TEXT PROVIDED:
..............................

The Government of Burkina Faso committed to implementing the EITI in 2008 and a multi-stakeholder group was created on 16 April 2008. The country was accepted as an EITI candidate on 15 May 2009, and became compliant with the 2011 EITI Rules in February 2013.

The Validation process commenced on 1 April 2017. In accordance with the Validation procedures, an initial assessment [English | French] was prepared by the International Secretariat. The Independent Validator reviewed the findings and wrote a draft Validation report [English | French].  Comments were received from the MSG on the initial assessment [French] and the draft Validation Report [French]. The Independent Validator reviewed the comments and responded to the MSG, before finalising the Validation Report [English | French].

The Validation Committee reviewed the case on 12 January 2018. Based on the findings above, the Validation Committee agreed to recommend the assessment card and corrective actions outlined below.

The Committee also agreed to recommend an overall assessment of “meaningful progress” in implementing the 2016 EITI Standard. Requirement 8.3.c. of the EITI Standard states that:

ii.    Overall assessments. Pursuant to the Validation Process, the EITI Board will make an assessment of overall compliance with all requirements in the EITI Standard.

iv.   Meaningful progress. The country will be considered an EITI candidate and requested to undertake corrective actions until the second Validation.

..............................

A block of data
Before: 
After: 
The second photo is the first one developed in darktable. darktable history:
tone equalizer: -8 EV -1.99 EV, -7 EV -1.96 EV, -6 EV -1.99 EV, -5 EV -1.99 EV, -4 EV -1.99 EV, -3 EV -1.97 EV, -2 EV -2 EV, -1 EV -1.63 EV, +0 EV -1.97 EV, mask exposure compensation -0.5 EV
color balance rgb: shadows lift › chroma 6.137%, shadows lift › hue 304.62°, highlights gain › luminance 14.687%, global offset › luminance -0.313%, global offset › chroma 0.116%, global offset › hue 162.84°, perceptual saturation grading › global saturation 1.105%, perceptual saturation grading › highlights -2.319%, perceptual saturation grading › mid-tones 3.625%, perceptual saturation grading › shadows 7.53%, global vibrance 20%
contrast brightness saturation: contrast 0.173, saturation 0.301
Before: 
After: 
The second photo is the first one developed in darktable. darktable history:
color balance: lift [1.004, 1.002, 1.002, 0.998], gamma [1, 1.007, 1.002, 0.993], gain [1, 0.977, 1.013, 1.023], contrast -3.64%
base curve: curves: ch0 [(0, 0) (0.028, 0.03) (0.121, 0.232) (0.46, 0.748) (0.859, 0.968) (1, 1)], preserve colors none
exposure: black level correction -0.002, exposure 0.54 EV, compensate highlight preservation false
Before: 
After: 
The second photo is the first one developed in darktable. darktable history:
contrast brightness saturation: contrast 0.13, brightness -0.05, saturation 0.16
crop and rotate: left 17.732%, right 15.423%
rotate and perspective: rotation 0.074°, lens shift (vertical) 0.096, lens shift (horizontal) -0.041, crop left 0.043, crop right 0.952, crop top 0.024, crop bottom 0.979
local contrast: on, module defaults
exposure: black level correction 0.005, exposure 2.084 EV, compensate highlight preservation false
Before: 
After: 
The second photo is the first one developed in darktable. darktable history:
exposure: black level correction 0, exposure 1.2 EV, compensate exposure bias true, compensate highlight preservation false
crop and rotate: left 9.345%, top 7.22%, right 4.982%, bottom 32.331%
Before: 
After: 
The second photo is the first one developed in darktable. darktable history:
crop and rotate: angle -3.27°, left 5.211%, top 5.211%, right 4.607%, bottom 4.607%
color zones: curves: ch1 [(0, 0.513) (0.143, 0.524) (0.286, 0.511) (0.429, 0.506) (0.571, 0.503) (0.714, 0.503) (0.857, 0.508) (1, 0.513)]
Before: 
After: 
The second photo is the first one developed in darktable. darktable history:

..............................

WRITTEN INSTRUCTION A:
Repeat the Burkina Faso EITI text word for word, everything from "ii.    Overall assessments." down to "the EITI Standard.".
WRITTEN INSTRUCTION B:
List every date in the Burkina Faso EITI text that gives a day, a month, and a year.

WRITTEN ANSWER A:
ii.    Overall assessments. Pursuant to the Validation Process, the EITI Board will make an assessment of overall compliance with all requirements in the EITI Standard.

WRITTEN ANSWER B:
- 16 April 2008
- 15 May 2009
- 1 April 2017
- 12 January 2018